An address address in Hove Park is one of the most prestigious in Brighton and Hove.

The spacious park, which was opened in 1906, is at the heart of Hove and has given its name to the surrounding area.

The park has tennis courts, a bowling green, cycle track, children’s play area, cafe and a miniature railway.

It is also the home of the famous Goldstone, after which Brighton and Hove Albion’s former stadium was named. When the Druidic stone was unearthed in the early part of the 19th century, it was estimated to weigh 20 tons. It was moved to its present site when the park opened.

Another sporting link with the area is the Coral Greyhound Racing Stadium and the sports and leisure club in nearby Nevill Road.

The Hove Park area is bordered by Old Shoreham Road to the south, Woodland Drive, Dyke Road Avenue, Dyke Road and the Upper Drive.

Many of the roads are tree-lined with grass verges, and most of the homes have garages, large, well-kept gardens at the front and back and off-street parking.

Some also have swimming pools and tennis courts.

There are other notable parks in this part of Hove including Hove Recreation Ground and Dyke Road Park.

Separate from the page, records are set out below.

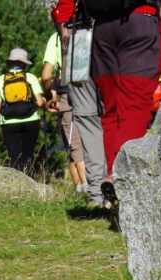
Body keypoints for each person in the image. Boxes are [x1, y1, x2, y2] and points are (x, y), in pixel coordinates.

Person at [59, 0, 161, 209]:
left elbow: (64, 6)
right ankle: (121, 178)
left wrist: (66, 37)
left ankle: (113, 178)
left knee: (111, 110)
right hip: (140, 24)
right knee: (135, 106)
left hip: (101, 30)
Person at [51, 1, 109, 208]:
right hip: (116, 43)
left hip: (80, 43)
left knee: (86, 119)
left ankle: (97, 192)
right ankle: (116, 182)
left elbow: (62, 16)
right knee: (116, 117)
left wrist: (67, 62)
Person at [41, 29, 90, 194]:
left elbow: (46, 76)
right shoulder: (89, 31)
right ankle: (85, 187)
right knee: (89, 139)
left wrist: (50, 94)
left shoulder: (56, 38)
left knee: (73, 143)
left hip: (68, 95)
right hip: (92, 90)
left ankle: (86, 189)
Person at [0, 48, 47, 174]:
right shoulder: (30, 78)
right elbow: (39, 102)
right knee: (28, 154)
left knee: (14, 156)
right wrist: (44, 100)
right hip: (30, 121)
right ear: (24, 64)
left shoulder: (0, 80)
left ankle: (17, 184)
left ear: (9, 63)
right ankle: (28, 180)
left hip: (9, 123)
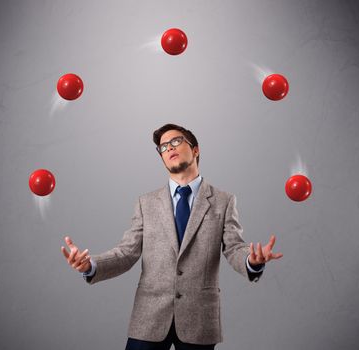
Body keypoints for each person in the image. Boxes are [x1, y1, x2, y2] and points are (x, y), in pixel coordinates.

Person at [61, 123, 283, 350]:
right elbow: (126, 253)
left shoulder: (223, 201)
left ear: (195, 149)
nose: (169, 148)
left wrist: (252, 261)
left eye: (176, 141)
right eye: (163, 146)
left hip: (199, 319)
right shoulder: (145, 203)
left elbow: (234, 247)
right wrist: (91, 265)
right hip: (149, 317)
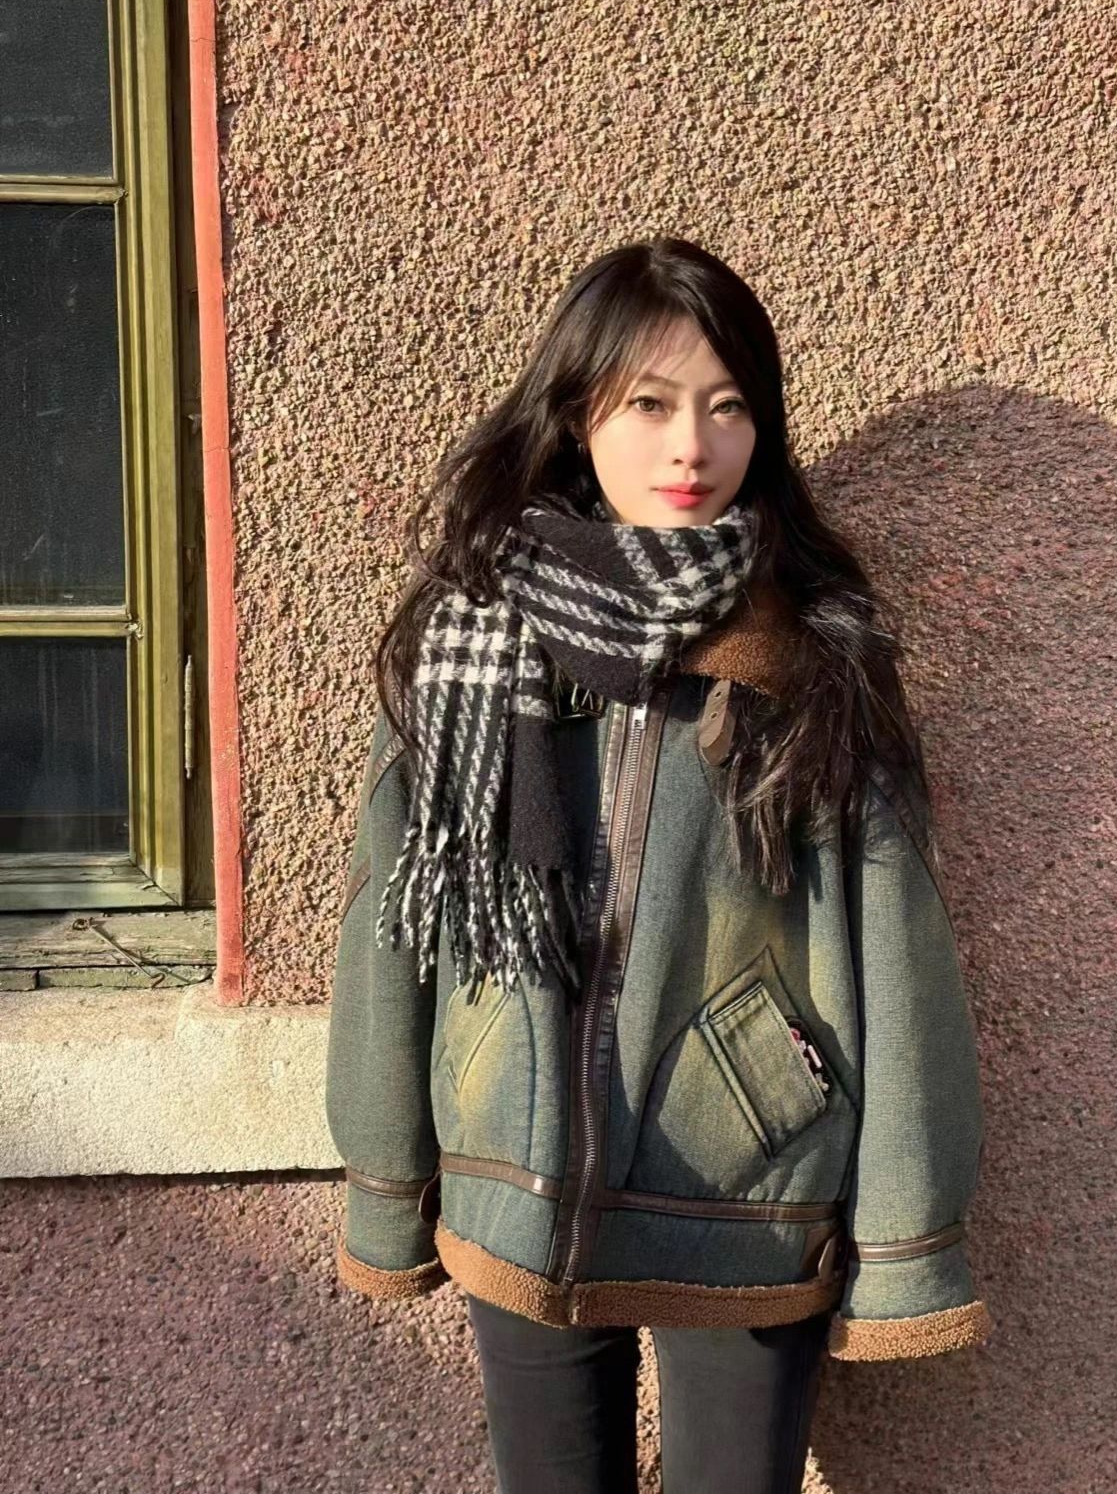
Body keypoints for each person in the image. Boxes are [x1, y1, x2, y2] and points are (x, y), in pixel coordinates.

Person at [325, 236, 992, 1494]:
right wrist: (390, 1174)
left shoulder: (813, 658)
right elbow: (389, 925)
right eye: (650, 404)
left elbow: (899, 952)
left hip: (744, 1192)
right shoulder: (467, 634)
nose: (692, 445)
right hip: (515, 1183)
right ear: (579, 413)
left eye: (728, 407)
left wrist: (907, 1240)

The earliest homes in the area were built at the end of the 19th century and there is a wide variety of luxury homes.

Hove Park is mainly made up of detached family houses. There are also a good number of large bungalows, chalets and semis, most of which are excellent quality.

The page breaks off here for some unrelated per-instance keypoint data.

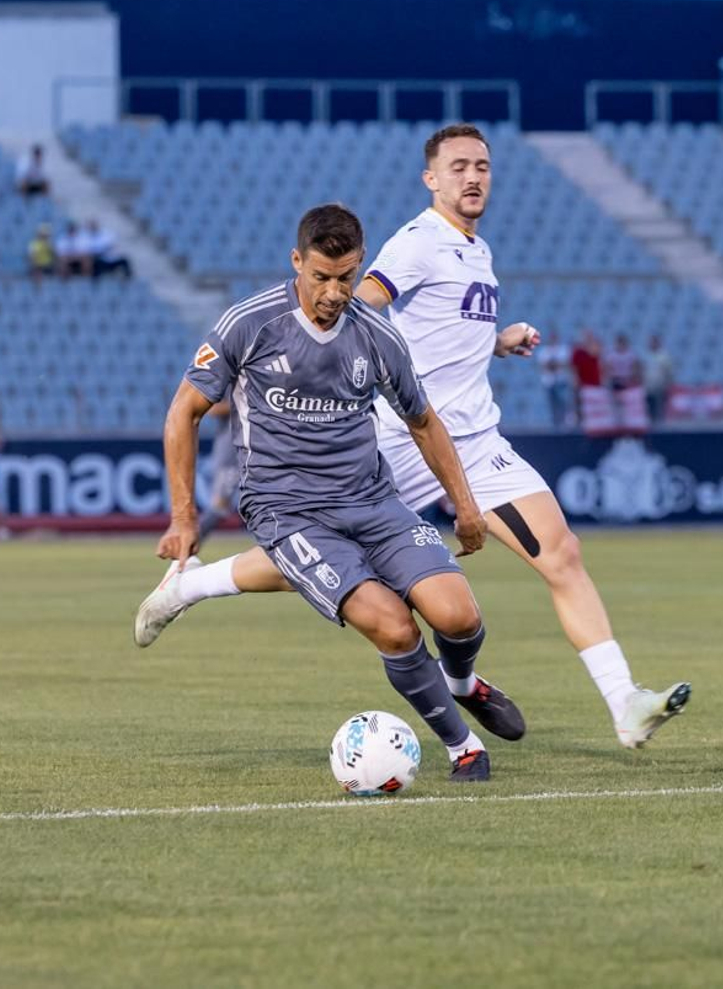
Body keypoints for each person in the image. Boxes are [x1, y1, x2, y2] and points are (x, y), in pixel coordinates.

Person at [135, 124, 690, 750]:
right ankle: (194, 585)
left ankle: (624, 703)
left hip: (475, 441)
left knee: (562, 555)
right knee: (320, 555)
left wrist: (495, 339)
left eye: (481, 165)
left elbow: (440, 330)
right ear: (431, 179)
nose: (472, 176)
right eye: (457, 167)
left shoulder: (475, 249)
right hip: (399, 440)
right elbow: (358, 307)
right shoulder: (418, 242)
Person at [155, 203, 516, 782]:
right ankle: (462, 745)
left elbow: (423, 421)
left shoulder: (377, 335)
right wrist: (182, 516)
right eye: (320, 276)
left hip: (373, 500)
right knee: (394, 626)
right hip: (286, 509)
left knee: (458, 615)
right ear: (297, 262)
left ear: (360, 267)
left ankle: (464, 682)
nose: (333, 291)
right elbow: (183, 413)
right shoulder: (248, 324)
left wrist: (466, 506)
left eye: (346, 277)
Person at [195, 401, 239, 539]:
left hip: (260, 449)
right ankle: (187, 545)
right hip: (232, 450)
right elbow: (212, 409)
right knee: (220, 504)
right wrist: (252, 401)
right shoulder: (233, 380)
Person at [536, 330, 571, 429]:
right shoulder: (544, 351)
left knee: (563, 404)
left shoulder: (563, 350)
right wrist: (555, 364)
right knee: (553, 405)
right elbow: (544, 366)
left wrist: (553, 364)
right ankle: (555, 425)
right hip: (549, 382)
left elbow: (564, 365)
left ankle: (563, 424)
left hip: (561, 381)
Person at [643, 333, 675, 426]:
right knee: (650, 408)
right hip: (648, 386)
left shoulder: (664, 356)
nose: (651, 344)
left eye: (653, 342)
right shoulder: (646, 356)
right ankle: (652, 425)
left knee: (660, 408)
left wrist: (667, 384)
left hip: (660, 386)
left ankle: (660, 426)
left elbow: (669, 372)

The area is not far from the centre of Hove and is also close to the countryside. It has good transport links with easy access to the A27 and A23 and some of the best schools in the city are close by.

In addition, Hove Park is just a few minutes’ drive from the city centre by car or public transport.

Two fine museums are on the boundary of the area, Hove Engineerium, in The Droveway, is a triumph of Victorian engineering.

Built in 1875, it once pumped 150,000 gallons of water per hour from a 50-metre-deep well.

The Booth Museum of Natural History in Dyke Road has more than half a million specimens and reams of natural history literature extending back over three centuries. Exhibits include hundreds of British mammals and birds, a whale, and dinosaur bones.